◆ **WHAT NEEDS TO BE DONE**
Please print out every entry below, verbatim.

◆ **RECORDS FOR THIS EXERCISE**
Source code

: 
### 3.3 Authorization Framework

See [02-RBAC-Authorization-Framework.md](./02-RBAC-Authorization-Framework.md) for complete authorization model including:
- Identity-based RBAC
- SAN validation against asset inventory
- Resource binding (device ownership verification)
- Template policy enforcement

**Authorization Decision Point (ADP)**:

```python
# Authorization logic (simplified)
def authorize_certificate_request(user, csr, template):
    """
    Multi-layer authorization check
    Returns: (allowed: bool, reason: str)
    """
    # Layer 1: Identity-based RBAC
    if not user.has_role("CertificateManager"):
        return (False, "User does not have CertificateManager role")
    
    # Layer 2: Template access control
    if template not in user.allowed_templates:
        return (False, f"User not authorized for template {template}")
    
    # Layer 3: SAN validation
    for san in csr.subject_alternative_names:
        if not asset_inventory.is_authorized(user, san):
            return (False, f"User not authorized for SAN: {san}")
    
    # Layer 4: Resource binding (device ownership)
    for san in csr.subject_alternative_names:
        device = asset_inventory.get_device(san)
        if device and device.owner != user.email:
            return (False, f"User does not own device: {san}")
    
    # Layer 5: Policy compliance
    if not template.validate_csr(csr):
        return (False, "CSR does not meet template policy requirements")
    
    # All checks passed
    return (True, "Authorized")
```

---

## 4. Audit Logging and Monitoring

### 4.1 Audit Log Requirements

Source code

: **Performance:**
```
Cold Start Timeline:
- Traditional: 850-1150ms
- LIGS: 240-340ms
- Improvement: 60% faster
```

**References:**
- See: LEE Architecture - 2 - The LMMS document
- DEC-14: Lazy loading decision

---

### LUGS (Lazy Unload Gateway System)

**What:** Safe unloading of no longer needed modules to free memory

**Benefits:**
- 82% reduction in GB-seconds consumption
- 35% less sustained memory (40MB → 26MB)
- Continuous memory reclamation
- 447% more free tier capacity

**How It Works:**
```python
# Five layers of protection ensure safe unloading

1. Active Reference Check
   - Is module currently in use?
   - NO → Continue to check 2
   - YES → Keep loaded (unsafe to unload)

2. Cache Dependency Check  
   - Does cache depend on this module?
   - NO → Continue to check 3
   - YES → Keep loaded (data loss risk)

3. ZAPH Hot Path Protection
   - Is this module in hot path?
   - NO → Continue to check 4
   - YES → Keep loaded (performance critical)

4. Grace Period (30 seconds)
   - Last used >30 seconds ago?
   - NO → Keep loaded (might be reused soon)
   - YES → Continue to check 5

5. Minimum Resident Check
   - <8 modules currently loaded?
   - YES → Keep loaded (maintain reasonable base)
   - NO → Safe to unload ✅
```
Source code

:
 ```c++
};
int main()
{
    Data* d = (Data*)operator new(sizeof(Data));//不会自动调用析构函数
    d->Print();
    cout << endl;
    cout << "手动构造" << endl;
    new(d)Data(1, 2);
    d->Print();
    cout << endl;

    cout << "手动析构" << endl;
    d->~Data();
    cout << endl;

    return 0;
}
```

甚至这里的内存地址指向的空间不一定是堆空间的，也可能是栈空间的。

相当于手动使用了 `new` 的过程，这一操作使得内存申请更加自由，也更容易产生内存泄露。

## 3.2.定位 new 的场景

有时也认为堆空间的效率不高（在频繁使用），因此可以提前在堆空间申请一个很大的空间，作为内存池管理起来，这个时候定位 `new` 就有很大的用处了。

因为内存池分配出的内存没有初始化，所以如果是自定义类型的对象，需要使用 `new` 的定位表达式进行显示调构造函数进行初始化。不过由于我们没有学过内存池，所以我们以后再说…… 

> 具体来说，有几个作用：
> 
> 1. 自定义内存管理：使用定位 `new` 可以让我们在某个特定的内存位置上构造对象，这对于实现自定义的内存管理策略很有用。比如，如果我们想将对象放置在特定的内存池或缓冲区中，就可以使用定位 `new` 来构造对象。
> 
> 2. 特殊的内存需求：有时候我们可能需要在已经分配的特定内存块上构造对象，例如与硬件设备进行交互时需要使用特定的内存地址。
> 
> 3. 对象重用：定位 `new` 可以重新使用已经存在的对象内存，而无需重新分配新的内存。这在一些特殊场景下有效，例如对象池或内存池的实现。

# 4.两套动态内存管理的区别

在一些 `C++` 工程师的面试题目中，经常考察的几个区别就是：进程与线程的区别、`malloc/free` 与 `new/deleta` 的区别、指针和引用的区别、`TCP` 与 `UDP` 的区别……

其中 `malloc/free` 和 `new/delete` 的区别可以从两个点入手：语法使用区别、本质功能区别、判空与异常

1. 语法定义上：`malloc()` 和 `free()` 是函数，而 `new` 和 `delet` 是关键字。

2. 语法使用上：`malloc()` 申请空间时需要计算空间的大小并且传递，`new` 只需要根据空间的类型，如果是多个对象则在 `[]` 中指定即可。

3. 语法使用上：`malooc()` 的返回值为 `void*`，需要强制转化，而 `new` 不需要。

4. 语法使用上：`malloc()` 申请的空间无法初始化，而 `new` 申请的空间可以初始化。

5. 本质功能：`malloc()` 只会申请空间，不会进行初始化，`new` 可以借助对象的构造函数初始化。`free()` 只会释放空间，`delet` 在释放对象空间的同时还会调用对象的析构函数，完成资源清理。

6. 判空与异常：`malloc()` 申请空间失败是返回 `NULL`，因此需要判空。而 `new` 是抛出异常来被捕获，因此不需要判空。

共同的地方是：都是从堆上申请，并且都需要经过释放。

◆ **WRITTEN SOLUTION**
Source code

: 
### 3.3 Authorization Framework

See [02-RBAC-Authorization-Framework.md](./02-RBAC-Authorization-Framework.md) for complete authorization model including:
- Identity-based RBAC
- SAN validation against asset inventory
- Resource binding (device ownership verification)
- Template policy enforcement

**Authorization Decision Point (ADP)**:

```python
# Authorization logic (simplified)
def authorize_certificate_request(user, csr, template):
    """
    Multi-layer authorization check
    Returns: (allowed: bool, reason: str)
    """
    # Layer 1: Identity-based RBAC
    if not user.has_role("CertificateManager"):
        return (False, "User does not have CertificateManager role")
    
    # Layer 2: Template access control
    if template not in user.allowed_templates:
        return (False, f"User not authorized for template {template}")
    
    # Layer 3: SAN validation
    for san in csr.subject_alternative_names:
        if not asset_inventory.is_authorized(user, san):
            return (False, f"User not authorized for SAN: {san}")
    
    # Layer 4: Resource binding (device ownership)
    for san in csr.subject_alternative_names:
        device = asset_inventory.get_device(san)
        if device and device.owner != user.email:
            return (False, f"User does not own device: {san}")
    
    # Layer 5: Policy compliance
    if not template.validate_csr(csr):
        return (False, "CSR does not meet template policy requirements")
    
    # All checks passed
    return (True, "Authorized")
```

---

## 4. Audit Logging and Monitoring

### 4.1 Audit Log Requirements

Source code

: **Performance:**
```
Cold Start Timeline:
- Traditional: 850-1150ms
- LIGS: 240-340ms
- Improvement: 60% faster
```

**References:**
- See: LEE Architecture - 2 - The LMMS document
- DEC-14: Lazy loading decision

---

### LUGS (Lazy Unload Gateway System)

**What:** Safe unloading of no longer needed modules to free memory

**Benefits:**
- 82% reduction in GB-seconds consumption
- 35% less sustained memory (40MB → 26MB)
- Continuous memory reclamation
- 447% more free tier capacity

**How It Works:**
```python
# Five layers of protection ensure safe unloading

1. Active Reference Check
   - Is module currently in use?
   - NO → Continue to check 2
   - YES → Keep loaded (unsafe to unload)

2. Cache Dependency Check  
   - Does cache depend on this module?
   - NO → Continue to check 3
   - YES → Keep loaded (data loss risk)

3. ZAPH Hot Path Protection
   - Is this module in hot path?
   - NO → Continue to check 4
   - YES → Keep loaded (performance critical)

4. Grace Period (30 seconds)
   - Last used >30 seconds ago?
   - NO → Keep loaded (might be reused soon)
   - YES → Continue to check 5

5. Minimum Resident Check
   - <8 modules currently loaded?
   - YES → Keep loaded (maintain reasonable base)
   - NO → Safe to unload ✅
```
Source code

:
 ```c++
};
int main()
{
    Data* d = (Data*)operator new(sizeof(Data));//不会自动调用析构函数
    d->Print();
    cout << endl;
    cout << "手动构造" << endl;
    new(d)Data(1, 2);
    d->Print();
    cout << endl;

    cout << "手动析构" << endl;
    d->~Data();
    cout << endl;

    return 0;
}
```

甚至这里的内存地址指向的空间不一定是堆空间的，也可能是栈空间的。

相当于手动使用了 `new` 的过程，这一操作使得内存申请更加自由，也更容易产生内存泄露。

## 3.2.定位 new 的场景

有时也认为堆空间的效率不高（在频繁使用），因此可以提前在堆空间申请一个很大的空间，作为内存池管理起来，这个时候定位 `new` 就有很大的用处了。

因为内存池分配出的内存没有初始化，所以如果是自定义类型的对象，需要使用 `new` 的定位表达式进行显示调构造函数进行初始化。不过由于我们没有学过内存池，所以我们以后再说…… 

> 具体来说，有几个作用：
> 
> 1. 自定义内存管理：使用定位 `new` 可以让我们在某个特定的内存位置上构造对象，这对于实现自定义的内存管理策略很有用。比如，如果我们想将对象放置在特定的内存池或缓冲区中，就可以使用定位 `new` 来构造对象。
> 
> 2. 特殊的内存需求：有时候我们可能需要在已经分配的特定内存块上构造对象，例如与硬件设备进行交互时需要使用特定的内存地址。
> 
> 3. 对象重用：定位 `new` 可以重新使用已经存在的对象内存，而无需重新分配新的内存。这在一些特殊场景下有效，例如对象池或内存池的实现。

# 4.两套动态内存管理的区别

在一些 `C++` 工程师的面试题目中，经常考察的几个区别就是：进程与线程的区别、`malloc/free` 与 `new/deleta` 的区别、指针和引用的区别、`TCP` 与 `UDP` 的区别……

其中 `malloc/free` 和 `new/delete` 的区别可以从两个点入手：语法使用区别、本质功能区别、判空与异常

1. 语法定义上：`malloc()` 和 `free()` 是函数，而 `new` 和 `delet` 是关键字。

2. 语法使用上：`malloc()` 申请空间时需要计算空间的大小并且传递，`new` 只需要根据空间的类型，如果是多个对象则在 `[]` 中指定即可。

3. 语法使用上：`malooc()` 的返回值为 `void*`，需要强制转化，而 `new` 不需要。

4. 语法使用上：`malloc()` 申请的空间无法初始化，而 `new` 申请的空间可以初始化。

5. 本质功能：`malloc()` 只会申请空间，不会进行初始化，`new` 可以借助对象的构造函数初始化。`free()` 只会释放空间，`delet` 在释放对象空间的同时还会调用对象的析构函数，完成资源清理。

6. 判空与异常：`malloc()` 申请空间失败是返回 `NULL`，因此需要判空。而 `new` 是抛出异常来被捕获，因此不需要判空。

共同的地方是：都是从堆上申请，并且都需要经过释放。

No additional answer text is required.